Настя и Ольга устроились в углу зала с вязанием. Настя, с трудом управляясь со спицами, училась вязать маленькие, почти кукольные носочки для будущего ребенка, ее движения были еще неуверенными, но упорными, полными надежды. Ольга помогала ей, ее опытные пальцы ловко поправляли слетевшие петли, и их тихий, доверительный разговор о детях, о домашних хлопотах, о мелочах создавал особую, умиротворяющую атмосферу, островок женственности и покоя.

Алиса и Ника снова заперлись в лаборатории. После вчерашнего открытия они с новой, лихорадочной энергией принялись за работу, словно гонимые ветром. Теперь их цель была четкой, как контур на чертеже – найти способ изучать Зоны, не приближаясь к их смертоносным ядрам, не подставляя под удар ни себя, ни того, кто ради науки готов был шагнуть в самое пекло. Они просматривали архивы, оставленные Салемом, листая электронные страницы, искали любые зацепки, любые намеки, которые могли бы стать нитью Ариадны в этом лабиринте.

«Смотри, – сказала Алиса, показывая сестре распечатку, испещренную графиками. – Здесь есть запись о слабом электромагнитном излучении вокруг Зон, своего рода эхо их работы. Может, мы могли бы создать детектор, который улавливал бы эти сигналы на расстоянии? Словно стетоскоп, чтобы слушать сердцебиение зон».

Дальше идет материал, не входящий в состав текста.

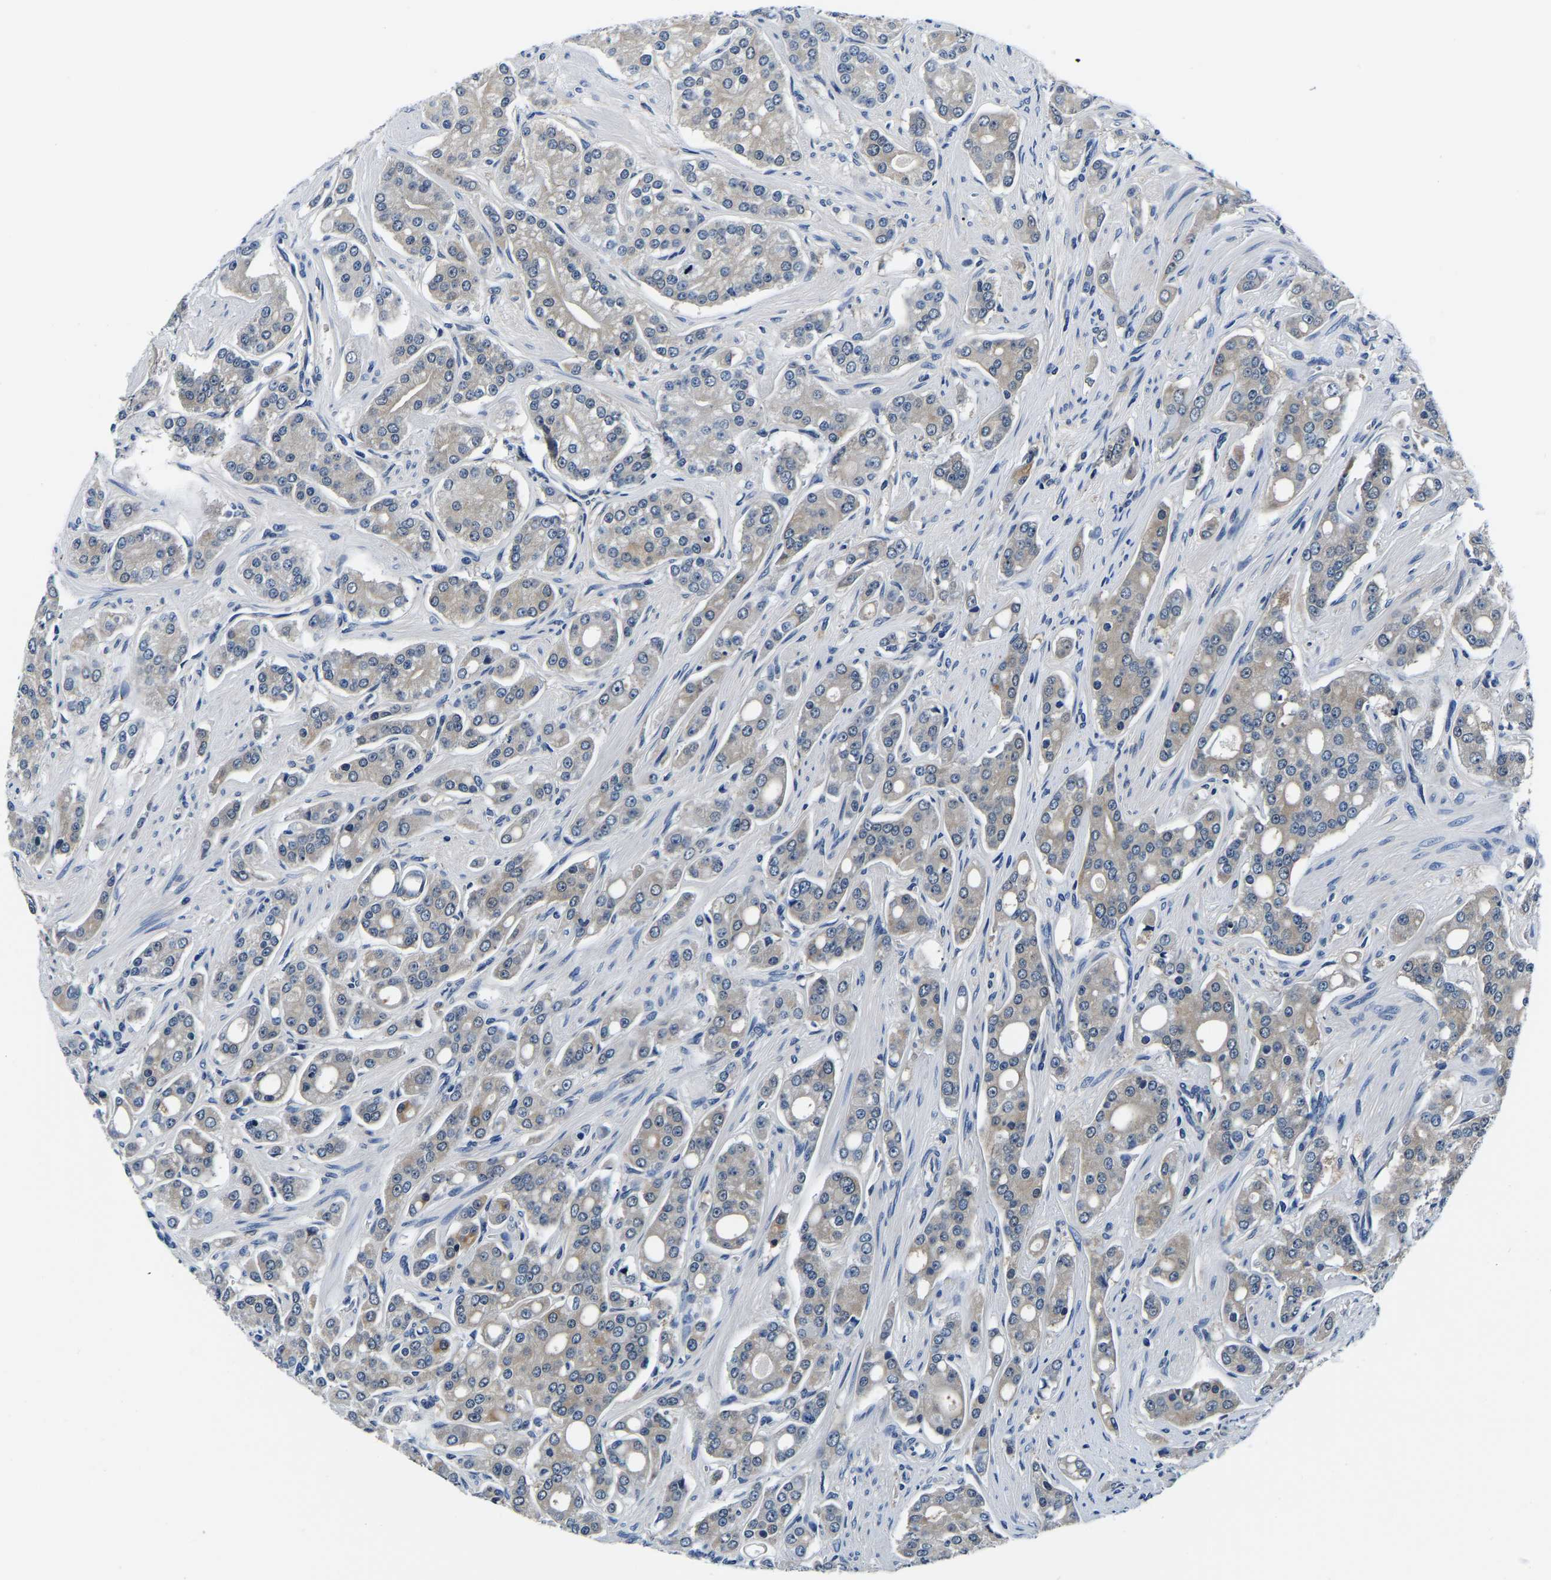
{"staining": {"intensity": "weak", "quantity": "<25%", "location": "cytoplasmic/membranous"}, "tissue": "prostate cancer", "cell_type": "Tumor cells", "image_type": "cancer", "snomed": [{"axis": "morphology", "description": "Adenocarcinoma, High grade"}, {"axis": "topography", "description": "Prostate"}], "caption": "Immunohistochemistry histopathology image of human prostate adenocarcinoma (high-grade) stained for a protein (brown), which reveals no positivity in tumor cells.", "gene": "ACO1", "patient": {"sex": "male", "age": 71}}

Ника внимательно изучила данные, ее взгляд скользил по цифрам и кривым. «Это возможно. Теоретически. Но нам понадобятся компоненты, которых у нас нет. Специальные конденсаторы, усилители… Придется ждать следующего каравана…».

Мысль о Салеме, о его лихорадочно блестящих глазах при виде их открытия, снова заставила их замолчать, повиснув в воздухе тяжелым облаком. Они знали, что рано или поздно им придется поделиться с ним своими открытиями, что тайна не может быть вечной. Но пока что каждая дополнительная неделя, каждый день исследований давал им больше уверенности в своих силах, больше данных, которые, возможно, однажды позволят обуздать эту опасную истину.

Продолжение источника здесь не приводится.